Neural Networks ( IF 7.8 ) Pub Date : 2020-07-03 , DOI: 10.1016/j.neunet.2020.06.022 Aluizio F R Araújo 1 , Victor O Antonino 1 , Karina L Ponce-Guevara 1
A surge in the availability of data from multiple sources and modalities is correlated with advances in how to obtain, compress, store, transfer, and process large amounts of complex high-dimensional data.

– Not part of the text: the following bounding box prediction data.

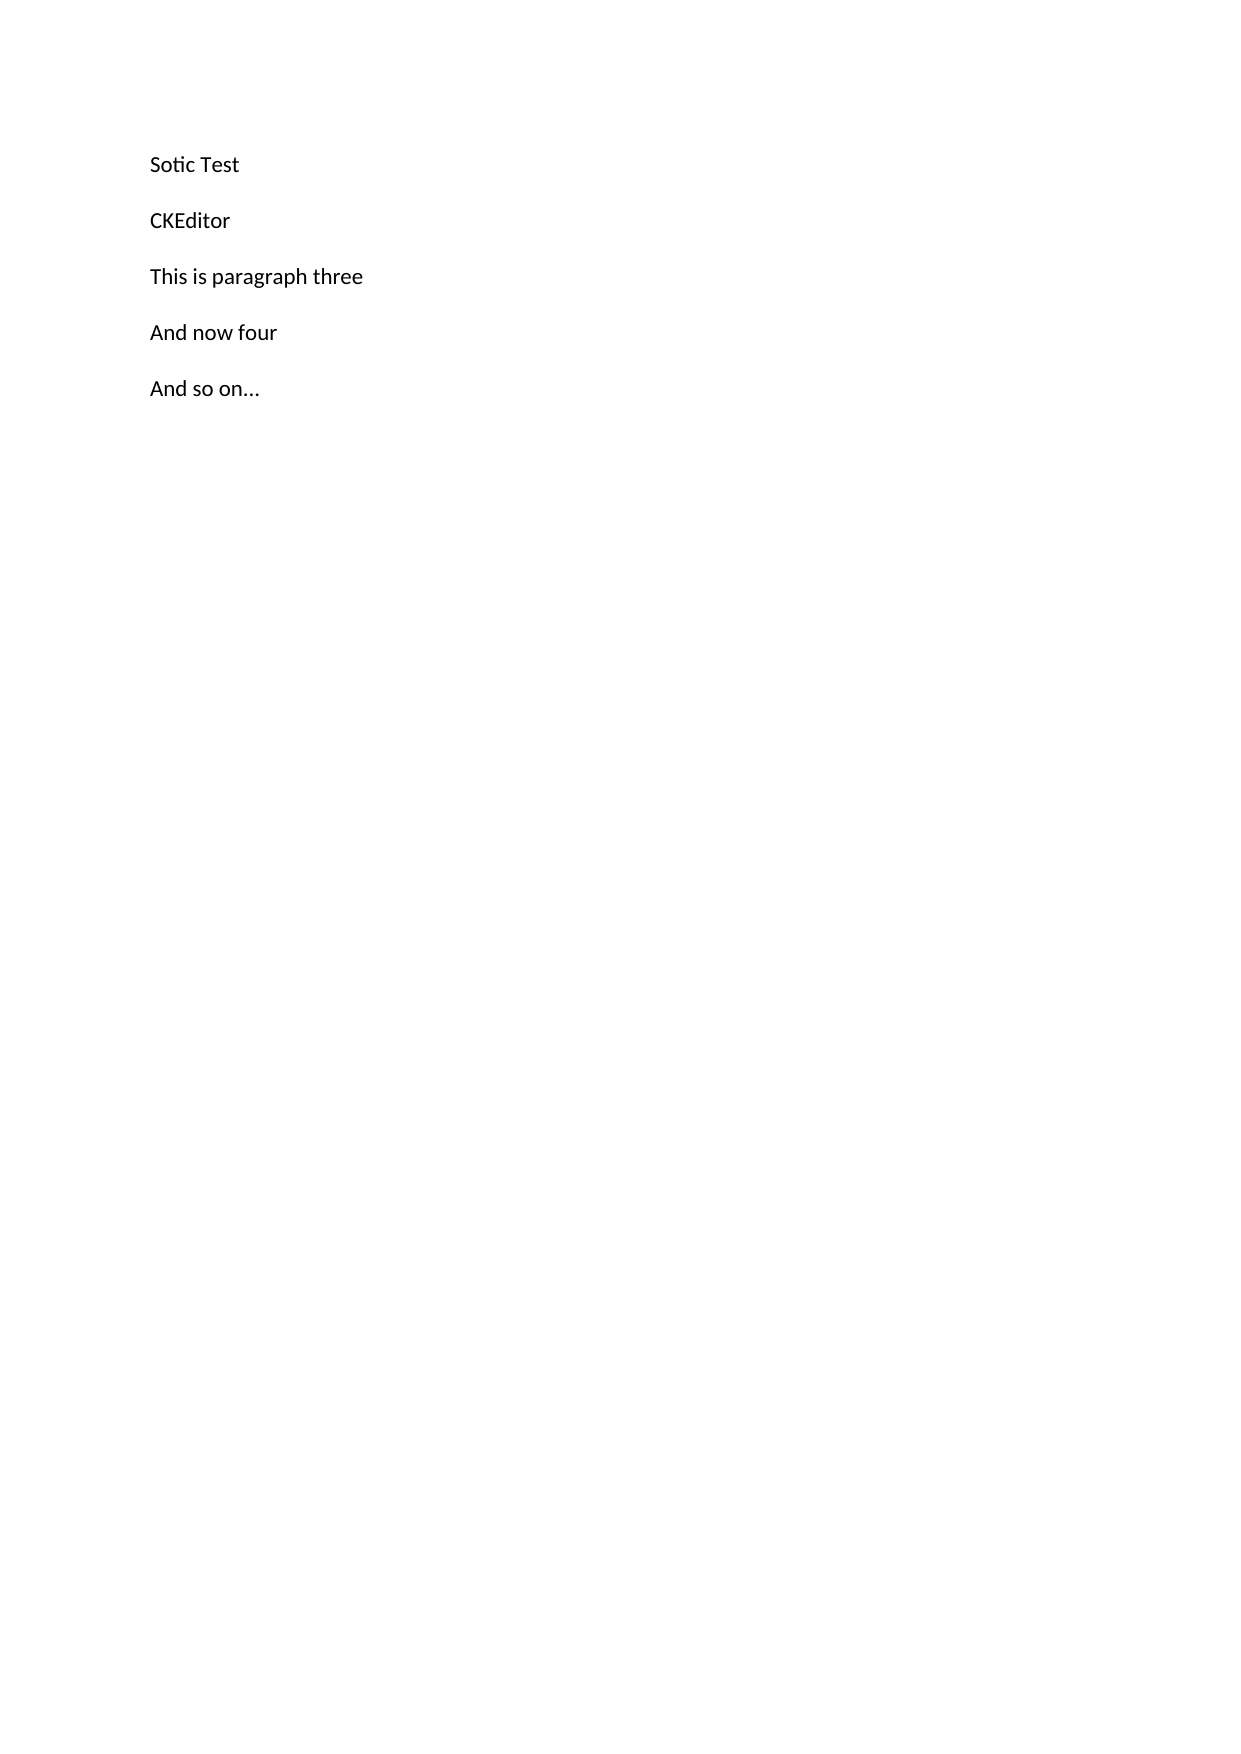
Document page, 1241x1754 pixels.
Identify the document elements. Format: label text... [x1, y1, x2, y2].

text And so on... [150, 374, 1090, 402]
text Sotic Test [150, 150, 1090, 178]
text This is paragraph three [150, 262, 1090, 290]
text And now four [150, 318, 1090, 346]
text CKEditor [150, 206, 1090, 234]
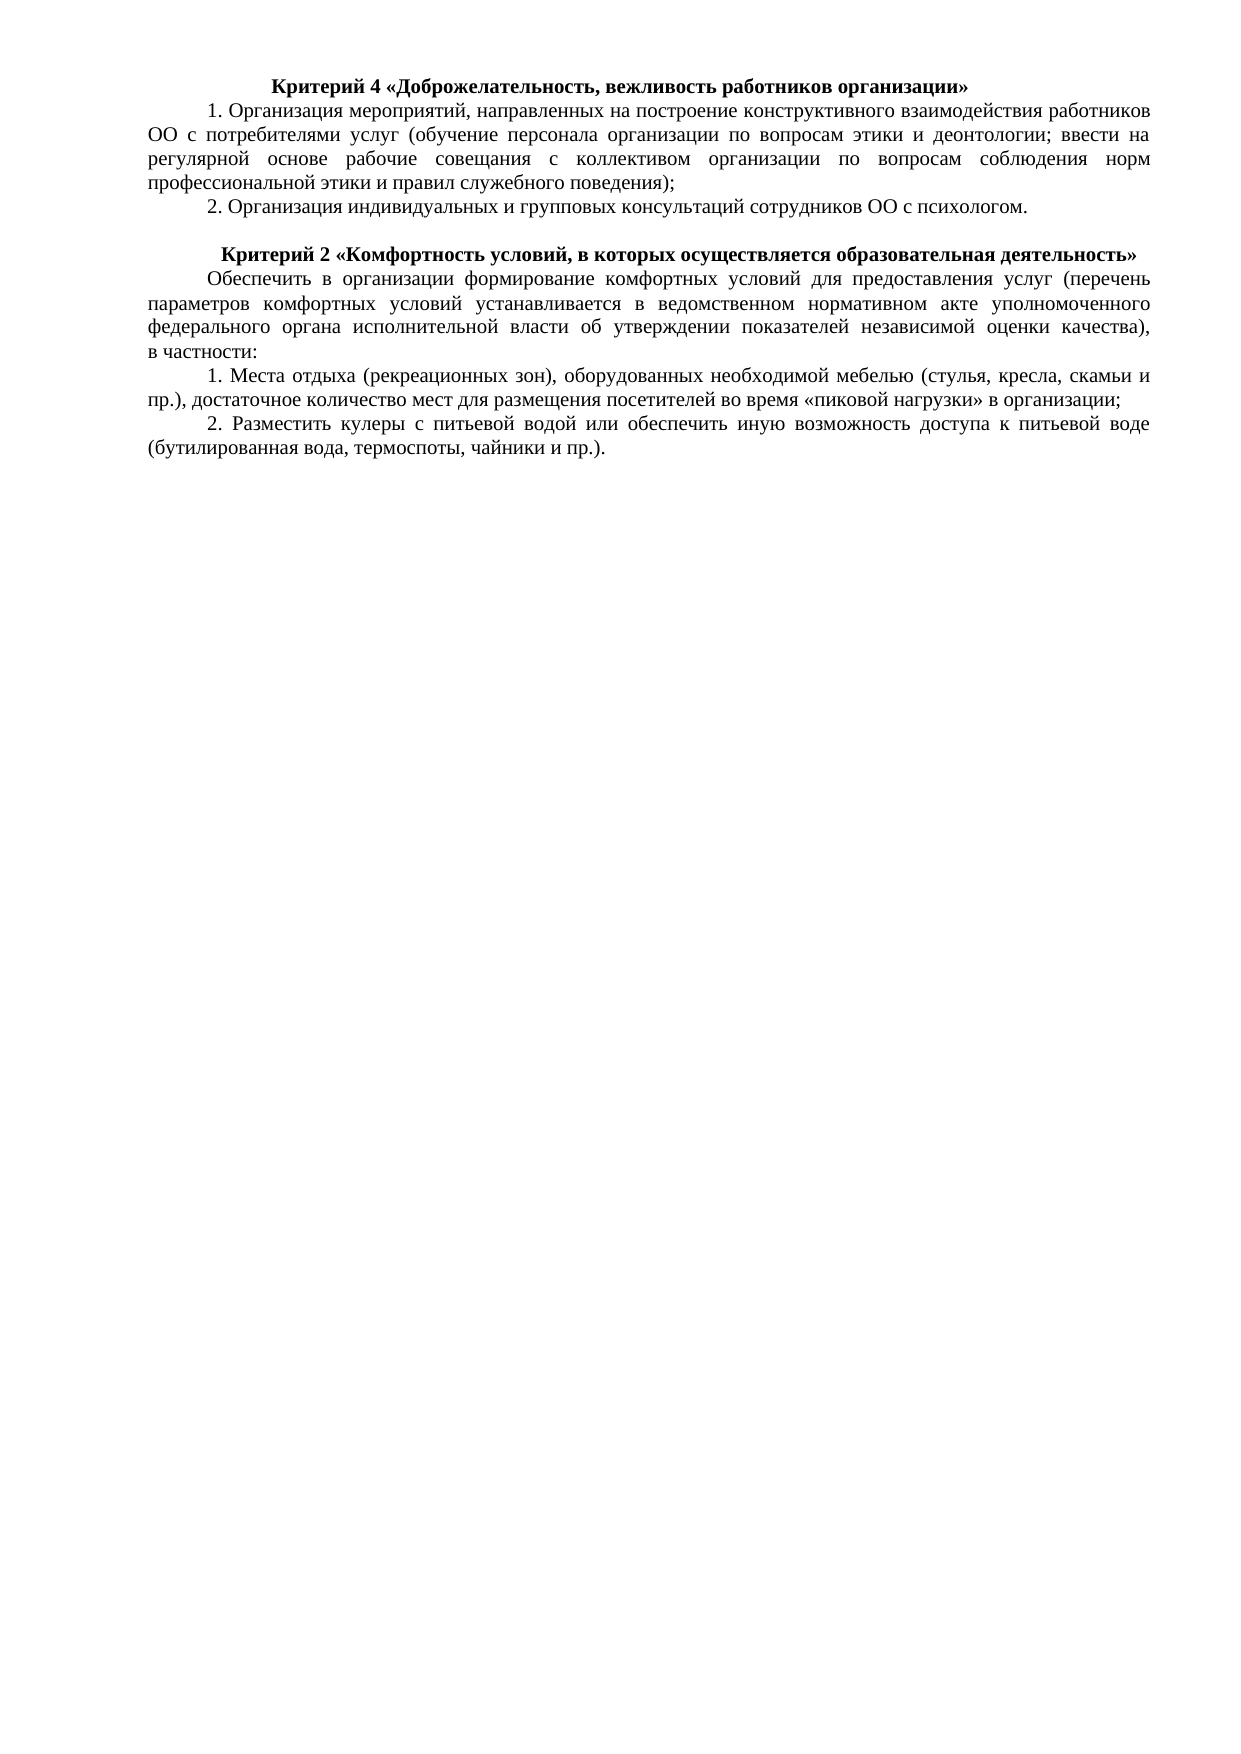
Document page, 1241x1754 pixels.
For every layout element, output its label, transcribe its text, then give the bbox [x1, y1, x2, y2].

list Критерий 2 «Комфортность условий, в которых осуществляется образовательная деятельность» [89, 242, 1152, 266]
text Обеспечить в организации формирование комфортных условий для предоставления услуг (перечень параметров комфортных условий устанавливается в ведомственном нормативном акте уполномоченного федерального органа исполнительной власти об утверждении показателей независимой оценки качества), в частности: [148, 266, 1152, 363]
text 1. Организация мероприятий, направленных на построение конструктивного взаимодействия работников ОО с потребителями услуг (обучение персонала организации по вопросам этики и деонтологии; ввести на регулярной основе рабочие совещания с коллективом организации по вопросам соблюдения норм профессиональной этики и правил служебного поведения); [148, 98, 1152, 194]
list Критерий 4 «Доброжелательность, вежливость работников организации» [89, 74, 1152, 98]
text 1. Места отдыха (рекреационных зон), оборудованных необходимой мебелью (стулья, кресла, скамьи и пр.), достаточное количество мест для размещения посетителей во время «пиковой нагрузки» в организации; [148, 363, 1152, 411]
text 2. Организация индивидуальных и групповых консультаций сотрудников ОО с психологом. [148, 194, 1152, 218]
text 2. Разместить кулеры с питьевой водой или обеспечить иную возможность доступа к питьевой воде (бутилированная вода, термоспоты, чайники и пр.). [148, 411, 1152, 459]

The clustering challenge increases with the growth of data dimensionality which decreases the discriminate power of the distance metrics. Subspace clustering aims to group data drawn from a union of subspaces. In such a way, there is a large number of state-of-the-art approaches and we divide them into families regarding the method used in the clustering. We introduce a soft subspace clustering algorithm, a Self-organizing Map (SOM) with a time-varying structure, to cluster data without any prior knowledge of the number of categories or of the neural network topology, both determined during the training process. The model also assigns proper relevancies (weights) to different dimensions, capturing from the learning process the influence of each dimension on uncovering clusters. We employ a number of real-world datasets to validate the model. This algorithm presents a competitive performance in a diverse range of contexts among them data mining, gene expression, multi-view, computer vision and text clustering problems which include high-dimensional data. Extensive experiments suggest that our method very often outperforms the state-of-the-art approaches in all types of problems considered.
中文翻译:
自组织子空间聚类,用于处理高维和多视图数据。
来自多个来源和模态的数据可用性的激增与如何获取,压缩,存储,传输和处理大量复杂的高维数据方面的进步有关。聚类挑战随着数据维数的增加而增加,这降低了距离度量的区分能力。子空间聚类旨在对从子空间的并集中提取的数据进行分组。通过这种方式,存在大量的最新方法,关于聚类中使用的方法,我们将它们分为几类。我们引入了一种软子空间聚类算法(具有时变结构的自组织映射(SOM))来聚类数据,而无需在训练过程中确定类别或神经网络拓扑的任何先验知识。该模型还为不同的维度分配了适当的权重(权重),从学习过程中捕获了每个维度对发现集群的影响。我们使用了许多现实世界的数据集来验证模型。该算法在各种上下文中都表现出竞争优势,其中包括数据挖掘,基因表达,多视图,计算机视觉和包括高维数据的文本聚类问题。大量的实验表明,在所考虑的所有类型的问题中,我们的方法通常都优于最新方法。该算法在各种上下文中都表现出竞争优势,其中包括数据挖掘,基因表达,多视图,计算机视觉和包括高维数据的文本聚类问题。大量的实验表明,在所考虑的所有类型的问题中,我们的方法通常都优于最新方法。该算法在多种环境中都表现出竞争优势,其中包括数据挖掘,基因表达,多视图,计算机视觉和包括高维数据在内的文本聚类问题。大量的实验表明,在所考虑的所有类型的问题中,我们的方法通常都优于最新方法。